◆ **ESERCIZIO**:
Nel brano su Brauquier, da quali tendenze rifugge la sua poesia e quale idea di poesia sostiene invece? Spiegalo in una o due frasi.

◆ **BRANO DATO**:
Brauquier delinea la fatica del vivere di una città di mare e dei suoi (anche) occasionali frequentatori. Porta sempre aperta per le entrate e le uscite in cui l’inquietudine esistenziale è abilmente soffocata nella spensieratezza del vivere ma soprattutto nelle azioni rimando alle regole della quotidianità, in cui l’avventura della vita è l’unica prospettiva di sopravvivenza. La sua poesia rifugge dalle tentazioni metaforiche e dalla tendenza letteralistica che fa del linguaggio e del gioco dei significati un universo testuale a sé. Essa propugna un’idea di poesia come mezzo di approdo e di conoscenza del «vissuto» sensibile del «semplice». Nel testo La puttana non vi sono suggestioni o moralismi, cadenze ritmiche, ma soltanto la realtà di un «vissuto».

È enorme, come un’otre di lussuria,
Con tutta la sua carne esposta e marcia,
Cammina sui marciapiedi di rue Bouterie
Tra i tanfi penetranti delle vetrine.

La sua voce rauca logorata da sbronze appassionate
Canticchia senza tregua un motivo nostalgia;
La sigaretta pende dalle sue labbra sformate,
Un nastro verde sulla fronte le tiene l’acconciatura.

Passeggia impassibile in mezzo ai debosciati,
Senza sospettare di essere sognata ancora nelle notti
[calde
In tutti gli interporti, e che i marinai

Dal Mar Baltico allo Stretto di Formosa,
Vagano ciecamente nei loro desideri lascivi
Per la risata italiana e la sua camicetta rosa.

◆ **DATI ARCHIVIATI**:

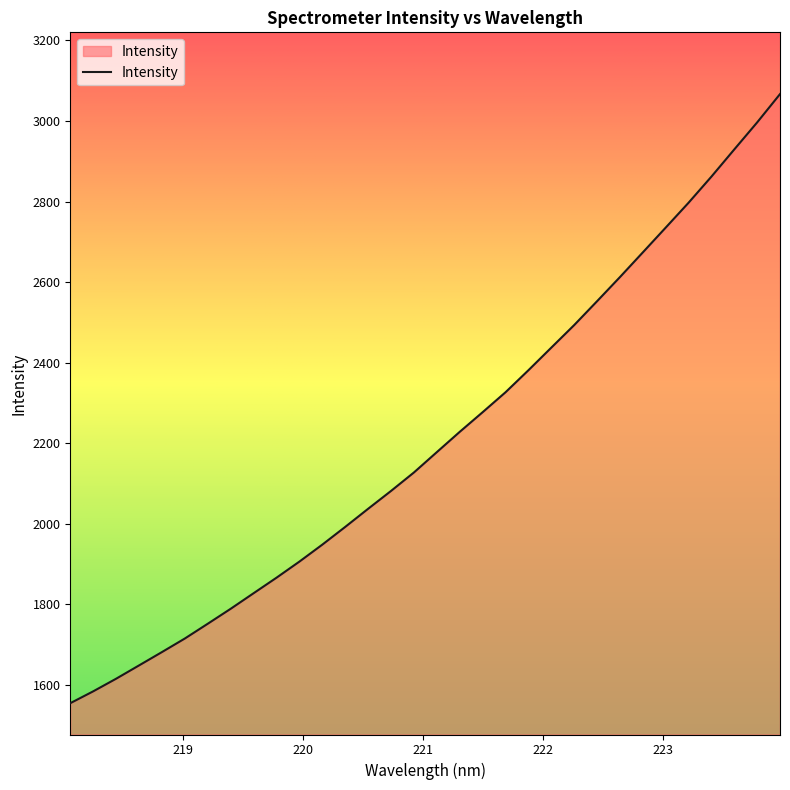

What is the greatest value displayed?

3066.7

---

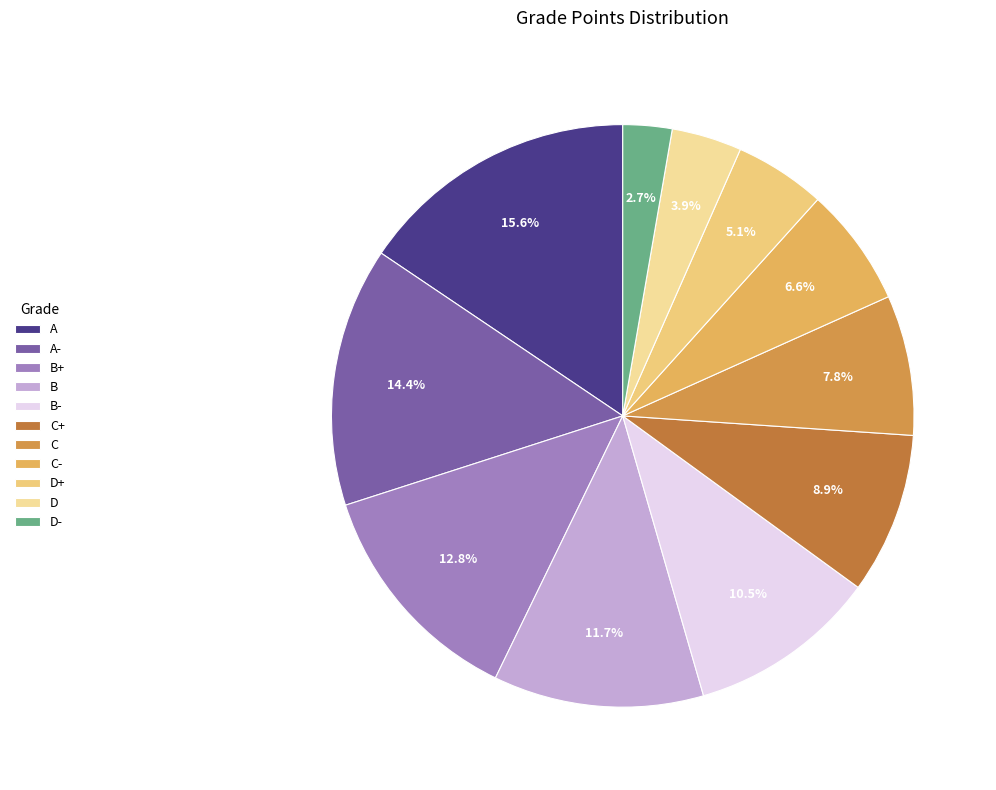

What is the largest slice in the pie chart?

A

◆ **SOLUZIONE SCRITTA**:
La poesia di Brauquier rifugge dalle tentazioni metaforiche e dalla tendenza letteralistica che fa del linguaggio e del gioco dei significati un universo testuale a sé. Sostiene invece un'idea di poesia come mezzo di approdo e di conoscenza del «vissuto» sensibile del «semplice».